Securities sales proceeds were used in 13.2 per cent of home purchases worth more than Won1.5bn ($974,000) in April, according to data from the land ministry, the first time the figure reached double digits and nearly triple the monthly level in most of the past five years.
“If people made a lot of money on stocks, it’d end up going back into the property market,” said Kim Won-ik, a tech worker based in Yongin, south of Seoul, who recently made Won20mn from stocks. “The result will be a vicious circle, not a virtuous one.”
For years, South Korea’s government has struggled to convince its citizens to invest more in domestic equities and less in the overheated property market, which it blames for rising inequality and plunging birth rates as elevated housing costs deter couples from starting families.
President Lee Jae Myung took office last year vowing to pivot more of the country’s wealth away from “unproductive” real estate investment.
Since the start of the year, South Korea’s Kospi stock benchmark has more than doubled, on track to being the world’s best-performing major index for a second year. Much of it has been driven by chipmakers Samsung Electronics and SK Hynix, which are benefiting from an expansion of AI data centres.
SK Hynix became the country’s most valuable company on Monday, overtaking Samsung, which had held the top spot for more than 20 years.
Despite the rally, property still accounts for 75 per cent of household wealth, far above levels in other rich countries and dwarfing the 9 per cent held in equities, according to Kathleen Oh, an economist at Morgan Stanley. Household debt in South Korea is nearly 175 per cent of net disposable income, the sixth highest in the OECD.
Part of the over-concentration can be explained by the Kospi’s moribund performance before the AI boom. The index rose 25 per cent between 2015 and 2025, compared with a more than 50 per cent jump in average Seoul property prices in the same period, according to Kookmin Bank data.

The top policy adviser to South Korea’s president warned of unintended consequences from the stock gains, including surplus capital fuelling property investment.
“If the national wealth generated by the semiconductor industry is absorbed into unearned real estate income, and the fruits of growth are concentrated only among a select few, this boom will not last long,” Kim Yong-beom said in a social media post on Saturday.
Seoul home prices rose 3.1 per cent between the end of January and the end of May, while prices across the wider capital region climbed 1.9 per cent, according to Kookmin.
The increases come despite a raft of policies aimed at cooling the market. The government has tightened lending, restricted transactions in popular districts, imposed tougher loan caps on expensive homes and revived tax penalties for multiple-home owners.
“Changing a mindset shaped over three or four decades is hard,” said Namuh Rhee, chair of the Korea Corporate Governance Forum.
Morgan Stanley’s Oh argued the stock rally could spur change, noting that half of South Korea’s population now had brokerage accounts, compared with 21 per cent in 2019, and that the public was better educated on equities than before.

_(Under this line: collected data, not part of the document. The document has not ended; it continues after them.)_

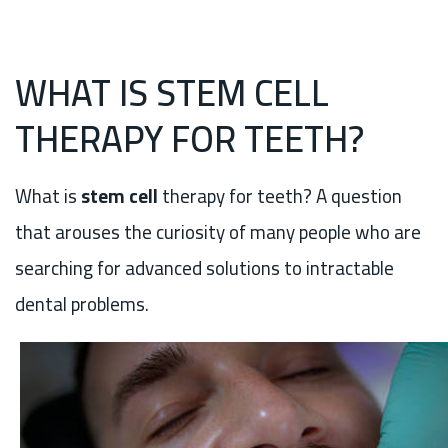
WHAT IS STEM CELL
THERAPY FOR TEETH?
What is
stem cell
therapy for teeth? A question
that arouses the curiosity of many people who are
searching for advanced solutions to intractable
dental problems.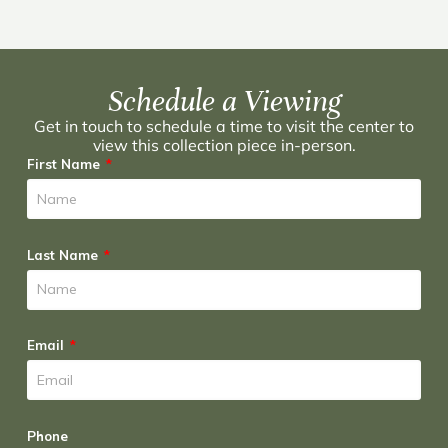
Schedule a Viewing
Get in touch to schedule a time to visit the center to
view this collection piece in-person.
First Name
Last Name
Email
Phone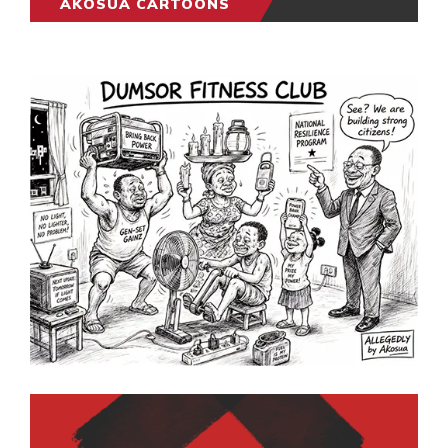
AKOSUA CARTOONS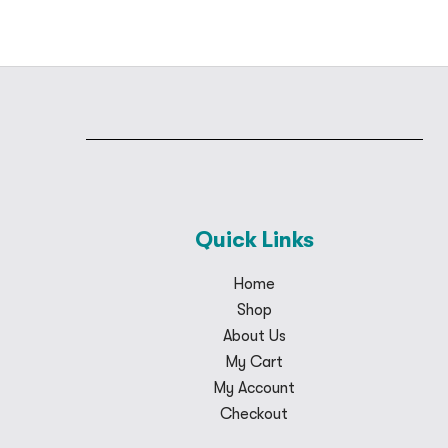
Quick Links
Home
Shop
About Us
My Cart
My Account
Checkout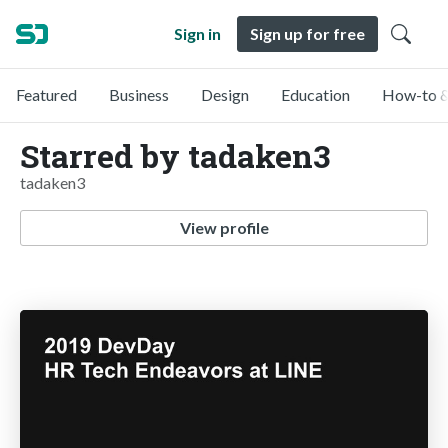
Sign in
Sign up for free
Featured
Business
Design
Education
How-to &
Starred by tadaken3
tadaken3
View profile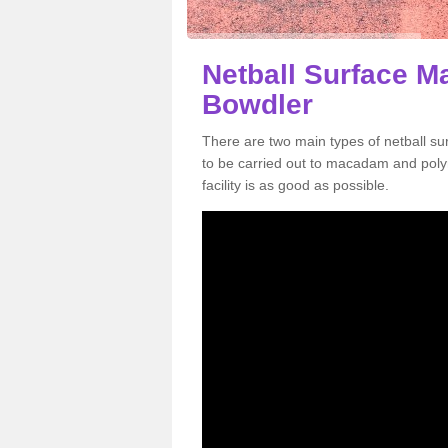
Netball Surface M
Bowdler
There are two main types of netball s
to be carried out to macadam and poly
facility is as good as possible.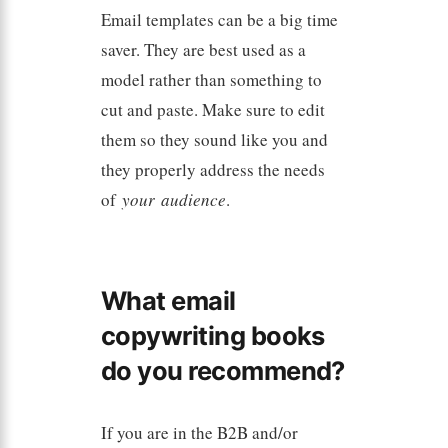
Email templates can be a big time
saver. They are best used as a
model rather than something to
cut and paste. Make sure to edit
them so they sound like you and
they properly address the needs
of
your
audience
.
What email
copywriting books
do you recommend?
If you are in the B2B and/or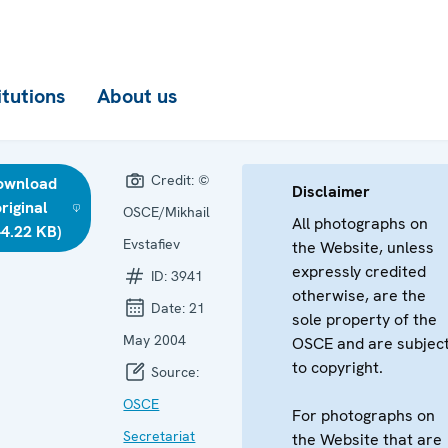
itutions
About us
Credit:
©
ownload
Disclaimer
riginal
OSCE/Mikhail
All photographs on
44.22 KB)
Evstafiev
the Website, unless
expressly credited
ID:
3941
otherwise, are the
Date:
21
sole property of the
May 2004
OSCE and are subjec
to copyright.
Source:
OSCE
For photographs on
Secretariat
the Website that are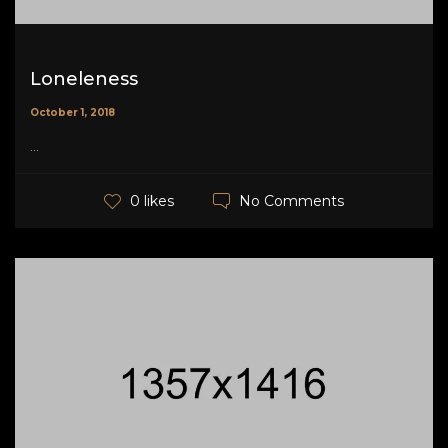
Loneleness
October 1, 2018
...
No Comments
0 likes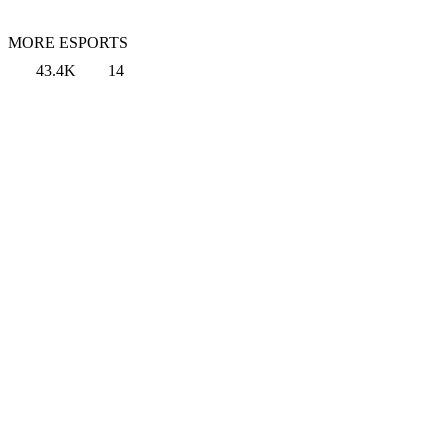
MORE ESPORTS
43.4K
14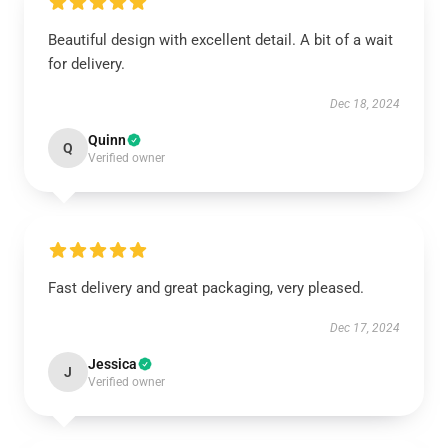
Beautiful design with excellent detail. A bit of a wait
for delivery.
Dec 18, 2024
Quinn
Q
Verified owner
Fast delivery and great packaging, very pleased.
Dec 17, 2024
Jessica
J
Verified owner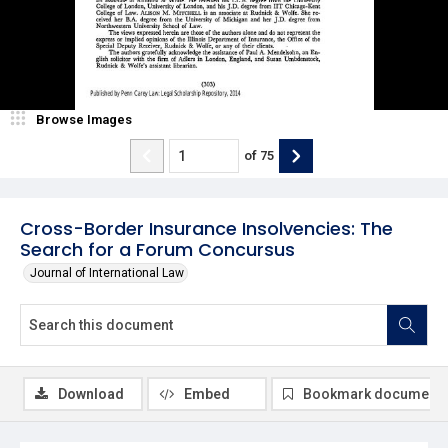
Browse Images
of
75
Cross-Border Insurance Insolvencies: The
Search for a Forum Concursus
Journal of International Law
Download
Embed
Bookmark document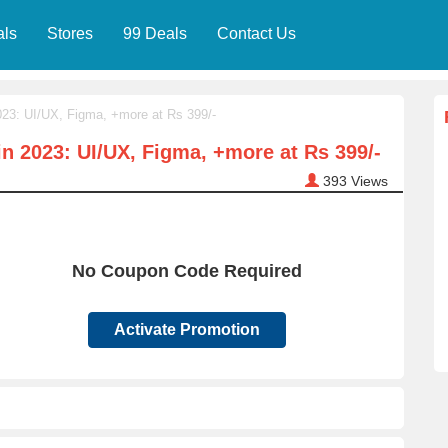
als
Stores
99 Deals
Contact Us
23: UI/UX, Figma, +more at Rs 399/-
n 2023: UI/UX, Figma, +more at Rs 399/-
393
Views
No Coupon Code Required
Activate Promotion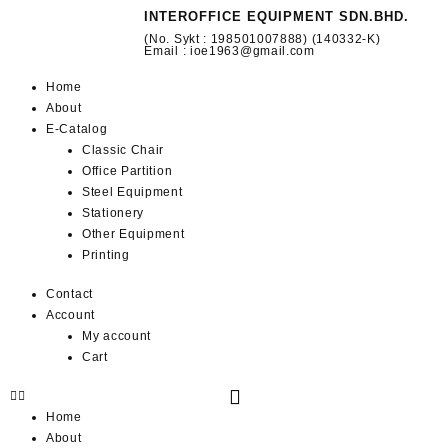
INTEROFFICE EQUIPMENT SDN.BHD.
(No. Sykt : 198501007888) (140332-K)
Email : ioe1963@gmail.com
Home
About
E-Catalog
Classic Chair
Office Partition
Steel Equipment
Stationery
Other Equipment
Printing
Contact
Account
My account
Cart
Home
About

“At lunch, all people talk about is: ‘What stocks are you in? How much did you make,” said Kim Min-jung, an office worker in Seoul. “If you don’t trade stocks, you look like an idiot.”
There are signs of overheating. In early June, the Kospi volatility index hit an all-time high of 94. Margin trading debt has surged to a record Won37tn, as retail investors borrow to amplify bets.
More than Won7tn has poured into leveraged single-stock exchange traded funds tied to Samsung and SK Hynix since their introduction in late May. Some ETF holders suffered huge losses after the Kospi fell 8 per cent in one day this month.
Lee Chan-jin, head of the Financial Supervisory Service, expressed regret on Monday for an ETF rollout that he said had been done “in a hurry”.
“Since most investors are middle-class and working-class individuals, exposure to sudden volatility could deliver a significant shock,” he said.
Kim Min-jung, the office worker, said it would be hard to convince people to shift away from property despite the government’s efforts.
“The mentality is if I just make a little money [from stocks], I can become part of the 1 per cent, I can buy a house in [the wealthy district of] Gangnam, and I can live a successful life,” she said.